Yes. I don’t know how the core curriculum has changed at my alma mater, but it was put in place to ensure that graduates had the basic requisite skills so a graduate didn’t show up and not be able to do basic tasks. I think that factor makes it still relevant. Even thought it’s no longer really a thing at most schools.
Given what college costs, I wouldn’t push core curriculum on my kids. But, I would make sure that if my kids narrow their focus from Day 1, that they also have the other soft skills they need to succeed.
Colleges that didn’t require foreign language went way to the top of D22s list. 3 years of Spanish was enough for her. A foreign language requirement wouldn’t have been a deal breaker but it definitely was a big con. She ended up at a Jesuit school but in a program that allows her to skip foreign language requirement.

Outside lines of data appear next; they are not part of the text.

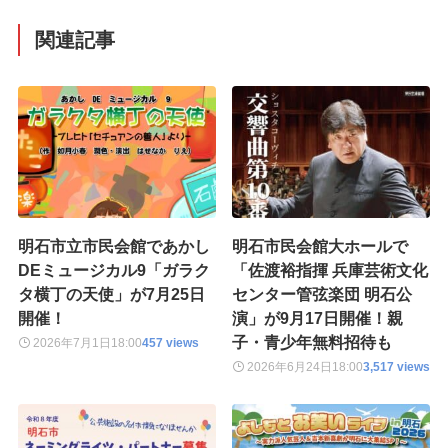
関連記事
明石市立市民会館であかし
明石市民会館大ホールで
DEミュージカル9「ガラク
「佐渡裕指揮 兵庫芸術文化
タ横丁の天使」が7月25日
センター管弦楽団 明石公
開催！
演」が9月17日開催！親
子・青少年無料招待も
2026年7月1日
18:00
457 views
2026年6月24日
18:00
3,517 views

I loved that my college allowed me to drop one core area- Science was never my thing.
One could argue that most four year colleges in the US have a very basic core curriculum, typically consisting of one or two English composition courses (though they may offer those with varying subject matter, rather than only fictional literature as is the norm in high school) and possibly one math course (though usually at the level of AP statistics or precalculus), in addition to various general education requirements. However, there are colleges at the extremes of no subject requirements at all (Evergreen State) to having a core curriculum that is the entire curriculum (St. John’s College).
Generally the core at many places leans towards humanities than towards the sciences. For example most college educated people are expected to know Shakespeare, but are not expected to know the second law of thermodynamics. Even if there is some exposure to the sciences, it is very watered down.
Interesting. Our requirements affected about 25% of courses. And there were many more requirements including FL, writing, math and science. And there was a course (or maybe two) that everyone had to take. It was eventually removed. It had a programming component.
You can imagine how well that went over with English majors.
Many of the schools my oldest looked at, had a decent core curriculum. Much lighter than my college. But, it seemed designed to get students to try things in various fields. The issue for our kid, was getting the right fit ( enough core courses to whet your whistle in many subjects but not too many that you were committed to taking courses of zero interest just for the requirement).
My guess is, it’s harder to design and implement a core curriculum than it might seem. No one can agree with what goes in and stays in.